As always, the banks shake their heads in mock sympathy, but secretly smile because they have no responsibility. In today’s fast-moving economy, ever-more dependent on being linked to banks digitally, Thai finance houses are becoming more and more like the old stereotype. That’s where mean and stingy bankers care exclusively about profits, never about customers. It’s where bankers chuckle as they throw widows out of their homes.
Thai banks are long overdue for a customer-friendly makeover. It is scandalous the Thai Bankers Association (TBA) hasn’t done this itself. It is frustrating and unsatisfactory that the government and the Bank of Thailand have not done so.
Two immediate reforms are badly needed. One is a scheme to protect depositors when money is stolen from their accounts, such as with counterfeit credit cards or forged documents. The other is to make banks and other finance houses and institutions fully responsible when consumers lose money in, or because of, use of mobile banking apps provided and pushed by the industry.
Stories about theft from bank accounts now are legion. Highly organised gangs work around the world, cloning cards, stealing passwords, presenting counterfeit documents. In this criminal world, gang members can steal or buy credit and ATM card numbers, make usable cards and drain an unsuspecting person’s account in a few hours. Banks foolishly and unethically treat this as an “in-house” crime, instead of taking proper steps to help victims and other customers.
More up-to-date countries, with full support from card companies and banks, now fully protect victims of such scams and thefts. Thailand has made no move to do so. Banks, short-sighted and heartless, are happy to see their own customers wiped out. They could reimburse crime victims who trusted the banks to keep their money secure. They could even start insurance schemes against such thefts.
Current practice sees virtually all regulation from the banking industry’s viewpoint. This is wrong-headed and morally wrong as well. A 21st century government should already be insuring all accounts and auditing all financial services. The Ministry of Finance and the TBA owe the public actual explanations of services like PromptPay. While aggressively pushing mobile phone apps on the country, neither the government nor bankers are being at all forthright about the risks involved.

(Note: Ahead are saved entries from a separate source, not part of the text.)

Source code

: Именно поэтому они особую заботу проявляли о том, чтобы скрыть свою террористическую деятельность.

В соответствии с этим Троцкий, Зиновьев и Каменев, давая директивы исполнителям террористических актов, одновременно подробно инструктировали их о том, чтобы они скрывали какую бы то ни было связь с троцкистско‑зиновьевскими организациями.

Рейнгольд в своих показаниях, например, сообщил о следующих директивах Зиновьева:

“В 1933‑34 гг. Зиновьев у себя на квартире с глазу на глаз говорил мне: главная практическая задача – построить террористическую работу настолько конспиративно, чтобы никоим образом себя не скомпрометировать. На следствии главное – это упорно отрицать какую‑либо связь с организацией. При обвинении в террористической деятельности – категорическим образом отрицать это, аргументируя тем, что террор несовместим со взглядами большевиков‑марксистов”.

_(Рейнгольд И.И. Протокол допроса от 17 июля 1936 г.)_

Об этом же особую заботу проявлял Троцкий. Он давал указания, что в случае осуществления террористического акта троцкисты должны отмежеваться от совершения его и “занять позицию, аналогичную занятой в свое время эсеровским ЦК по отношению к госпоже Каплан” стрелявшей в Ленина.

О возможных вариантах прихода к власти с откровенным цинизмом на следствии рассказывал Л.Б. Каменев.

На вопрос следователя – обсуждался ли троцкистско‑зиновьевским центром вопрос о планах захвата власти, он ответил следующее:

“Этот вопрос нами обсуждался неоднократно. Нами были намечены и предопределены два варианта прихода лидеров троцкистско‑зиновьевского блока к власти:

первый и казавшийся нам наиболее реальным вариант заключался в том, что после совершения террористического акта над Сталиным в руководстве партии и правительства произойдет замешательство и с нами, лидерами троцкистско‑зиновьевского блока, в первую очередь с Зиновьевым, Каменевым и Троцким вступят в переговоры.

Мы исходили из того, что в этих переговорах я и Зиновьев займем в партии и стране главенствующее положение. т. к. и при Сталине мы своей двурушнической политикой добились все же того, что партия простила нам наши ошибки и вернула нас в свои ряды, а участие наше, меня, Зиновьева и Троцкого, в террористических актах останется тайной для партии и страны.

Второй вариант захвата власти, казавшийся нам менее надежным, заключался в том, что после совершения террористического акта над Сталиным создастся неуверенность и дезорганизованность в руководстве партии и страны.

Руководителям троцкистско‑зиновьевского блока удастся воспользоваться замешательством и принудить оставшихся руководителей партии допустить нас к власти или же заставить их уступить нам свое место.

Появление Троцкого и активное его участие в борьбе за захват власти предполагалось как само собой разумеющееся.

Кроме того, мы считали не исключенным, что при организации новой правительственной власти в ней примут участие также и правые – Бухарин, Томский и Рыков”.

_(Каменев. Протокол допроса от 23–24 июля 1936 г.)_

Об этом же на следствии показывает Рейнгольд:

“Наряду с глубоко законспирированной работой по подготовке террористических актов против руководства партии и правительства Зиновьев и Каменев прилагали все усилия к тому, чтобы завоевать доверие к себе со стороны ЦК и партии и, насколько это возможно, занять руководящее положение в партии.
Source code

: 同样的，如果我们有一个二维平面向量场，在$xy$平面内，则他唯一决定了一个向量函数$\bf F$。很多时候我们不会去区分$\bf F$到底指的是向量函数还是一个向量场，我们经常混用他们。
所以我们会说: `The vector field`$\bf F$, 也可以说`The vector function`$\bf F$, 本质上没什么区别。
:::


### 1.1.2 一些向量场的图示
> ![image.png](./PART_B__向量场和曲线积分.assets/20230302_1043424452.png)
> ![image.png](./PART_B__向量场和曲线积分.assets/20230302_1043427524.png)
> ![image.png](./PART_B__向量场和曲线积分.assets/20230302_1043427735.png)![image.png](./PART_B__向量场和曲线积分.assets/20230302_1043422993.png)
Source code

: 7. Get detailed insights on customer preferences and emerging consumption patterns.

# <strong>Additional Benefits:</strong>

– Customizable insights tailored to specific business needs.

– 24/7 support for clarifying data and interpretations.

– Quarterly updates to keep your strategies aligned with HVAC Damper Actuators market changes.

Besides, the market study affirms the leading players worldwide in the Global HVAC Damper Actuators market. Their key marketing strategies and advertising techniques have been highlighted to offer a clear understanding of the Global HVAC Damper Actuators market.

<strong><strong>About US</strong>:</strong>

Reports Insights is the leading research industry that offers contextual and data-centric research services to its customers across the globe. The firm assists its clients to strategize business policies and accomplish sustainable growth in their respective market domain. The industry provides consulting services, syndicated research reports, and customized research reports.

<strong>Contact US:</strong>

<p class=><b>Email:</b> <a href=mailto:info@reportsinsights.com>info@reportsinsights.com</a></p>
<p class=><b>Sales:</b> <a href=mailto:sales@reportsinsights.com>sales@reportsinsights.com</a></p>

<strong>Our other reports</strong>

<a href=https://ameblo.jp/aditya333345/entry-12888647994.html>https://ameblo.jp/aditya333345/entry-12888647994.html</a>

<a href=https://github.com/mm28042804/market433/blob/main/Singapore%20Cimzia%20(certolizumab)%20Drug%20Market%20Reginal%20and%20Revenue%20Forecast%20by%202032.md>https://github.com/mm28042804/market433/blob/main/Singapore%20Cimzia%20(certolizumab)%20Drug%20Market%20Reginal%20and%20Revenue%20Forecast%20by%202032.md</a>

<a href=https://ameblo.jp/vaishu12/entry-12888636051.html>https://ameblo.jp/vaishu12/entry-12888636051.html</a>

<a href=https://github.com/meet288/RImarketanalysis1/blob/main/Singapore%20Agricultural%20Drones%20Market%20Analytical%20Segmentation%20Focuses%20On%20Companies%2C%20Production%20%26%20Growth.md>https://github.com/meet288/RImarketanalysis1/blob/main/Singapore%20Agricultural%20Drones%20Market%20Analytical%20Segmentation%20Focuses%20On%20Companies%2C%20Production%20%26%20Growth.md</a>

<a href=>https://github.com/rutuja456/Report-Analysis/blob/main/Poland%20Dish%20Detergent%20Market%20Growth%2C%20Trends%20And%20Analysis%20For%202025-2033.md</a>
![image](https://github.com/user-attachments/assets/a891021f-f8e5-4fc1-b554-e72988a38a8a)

The campaign by the National Broadcasting and Telecommunications Commission to take and store fingerprints from every citizen to use for online banking ID is one of the worst ideas. It comes closer to inviting fraud than preventing it. Indeed, a mobile phone user lost 900,000 baht through simple thievery of his True Move SIM card and ID details. Another lost tens of thousands when a senior executive of the leading mobile phone firm stole details of his identity from a “secure” database — unregulated and unaudited, of course.
These cases were wrongly treated as individual crimes. They are part of an evolving crime scene using updated technology and speed against victims. Banks and other finance houses owe the public full protection against such thieves. And if bankers refuse, the government must force them.
Stories about theft from bank accounts now are legion.